„Wir bringen Gründungsteams zusammen“
Tobias Kirschnick und Olivia Budek von der Berliner WISTA Management GmbH im Interview
Tobias Kirschnick, Leiter des Gründungsteams bei der WISTA Management GmbH und Juniorgründungsberaterin Olivia Budek wollen gemeinsam die Netzwerkaktivitäten für Gründungsteams im Technologiepark Berlin-Adlershof und im Charlottenburger Innovations-Centrum CHIC stärken. Beide blicken auf eigene Gründungserfahrungen zurück und sprechen im Interview über ihre Ideen und Pläne für das Gründungsgeschehen.
Welche Wege haben Sie ins WISTA-Gründungsteam geführt?

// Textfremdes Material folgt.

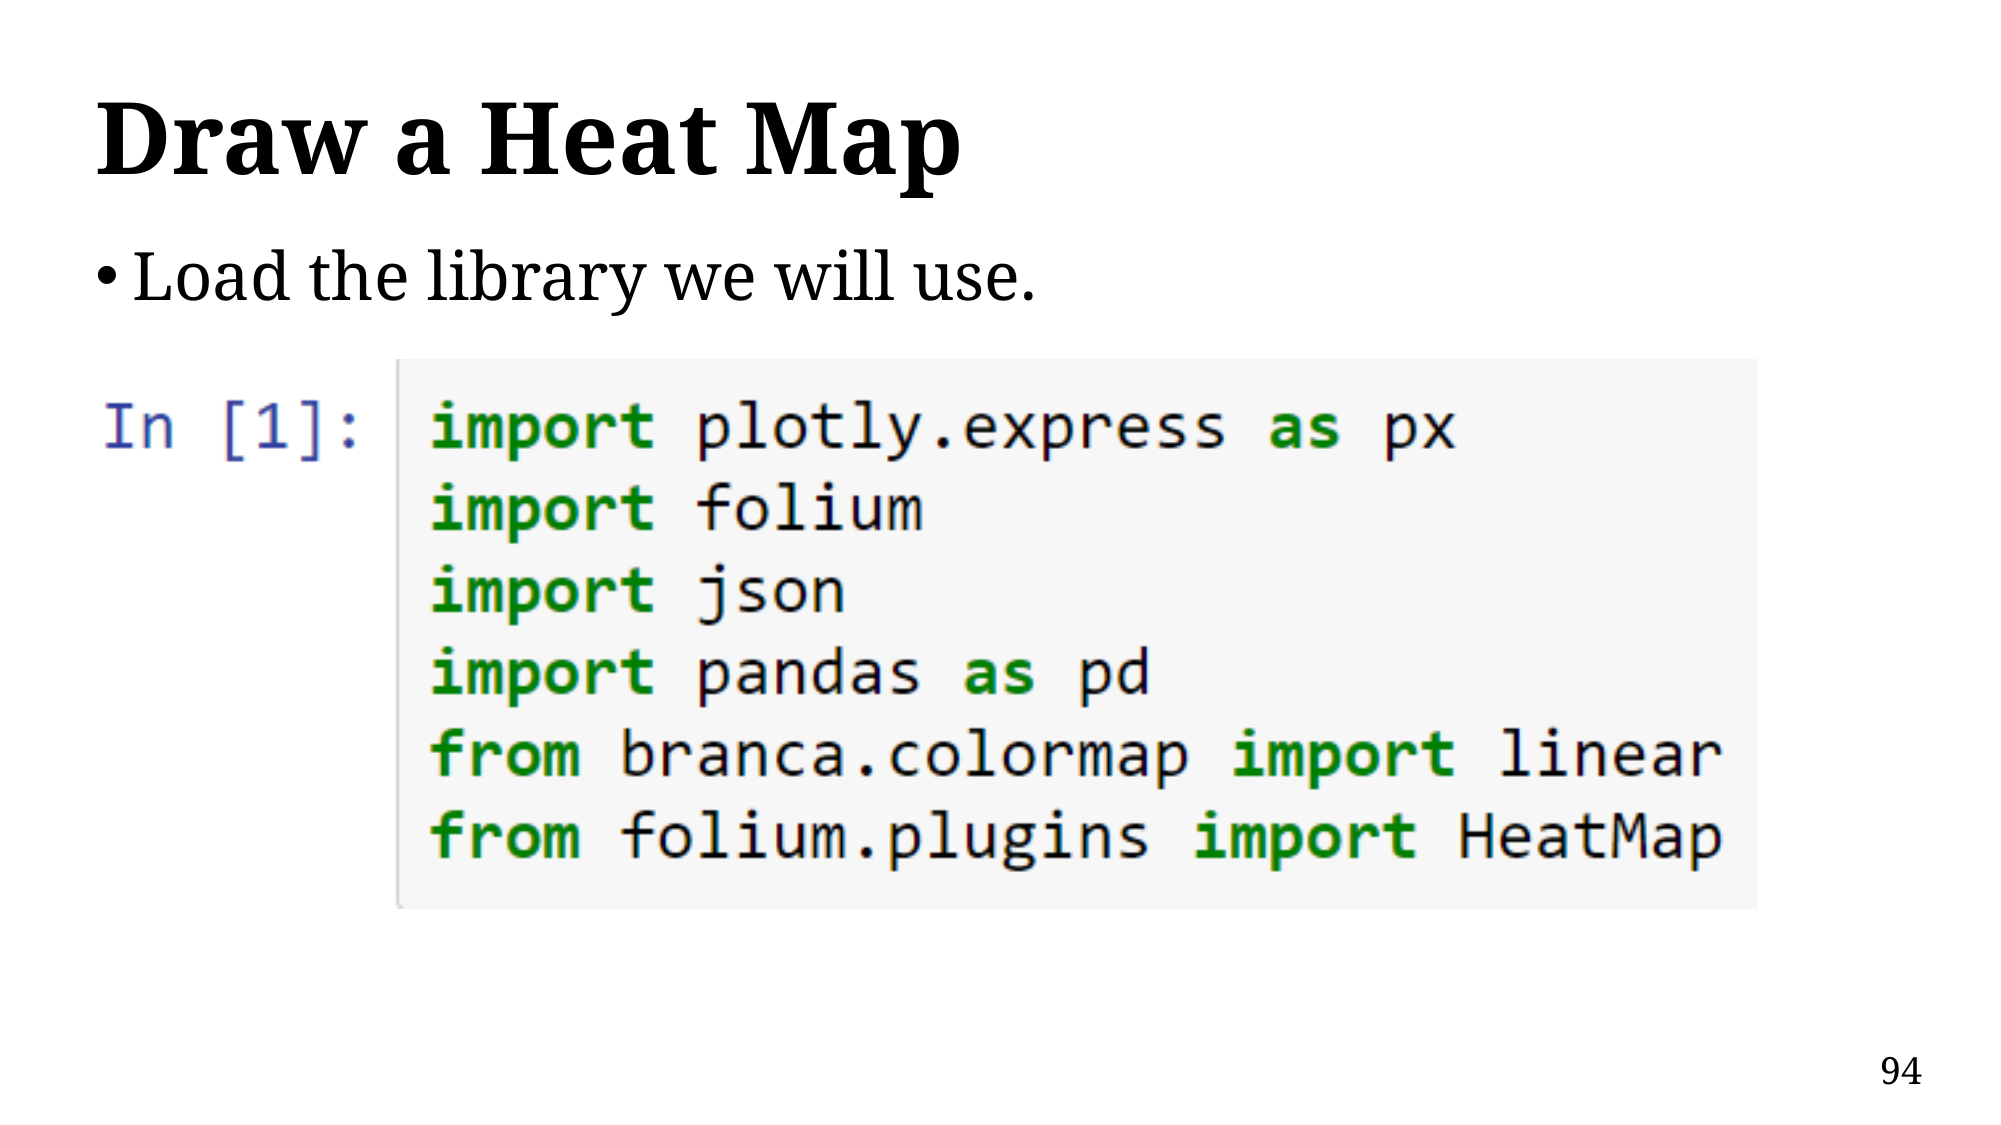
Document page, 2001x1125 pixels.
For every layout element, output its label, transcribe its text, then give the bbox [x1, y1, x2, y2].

slide_number 94 [1487, 1042, 1938, 1103]
list Load the library we will use. [80, 226, 1920, 1000]
title Draw a Heat Map [80, 59, 1920, 225]
picture [80, 359, 1758, 909]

Olivia Budek: Schon zu Schulzeiten an einem Wirtschaftsgymnasium in Brühl habe ich Netzwerktreffen für Gründerinnen und Gründer im Social-Business organisiert, die ihre Ideen dort pitchen und dann beim Buffet diskutieren konnten. Die Zutaten haben wir aus Bioläden abgeholt und so vor dem Wegwerfen gerettet.
Ich habe Kulturwissenschaften und Linguistik in Frankfurt/Oder studiert und nebenher weiter Gründungsideen entwickelt. Meine erste echte Gründung gemeinsam mit zwei Freundinnen ist localBOXberlin. Die Idee: Motto-Geschenkboxen mit regionalen Produkten, verpackt in Holzkisten, die bisher entsorgt wurden. Regional, kurze Lieferwege zwischen Stadt und Umland, Kreislaufwirtschaft – das waren für uns die wichtigsten Aspekte.
Wie ging ihr Weg von der Gründung zur Juniorleitung weiter?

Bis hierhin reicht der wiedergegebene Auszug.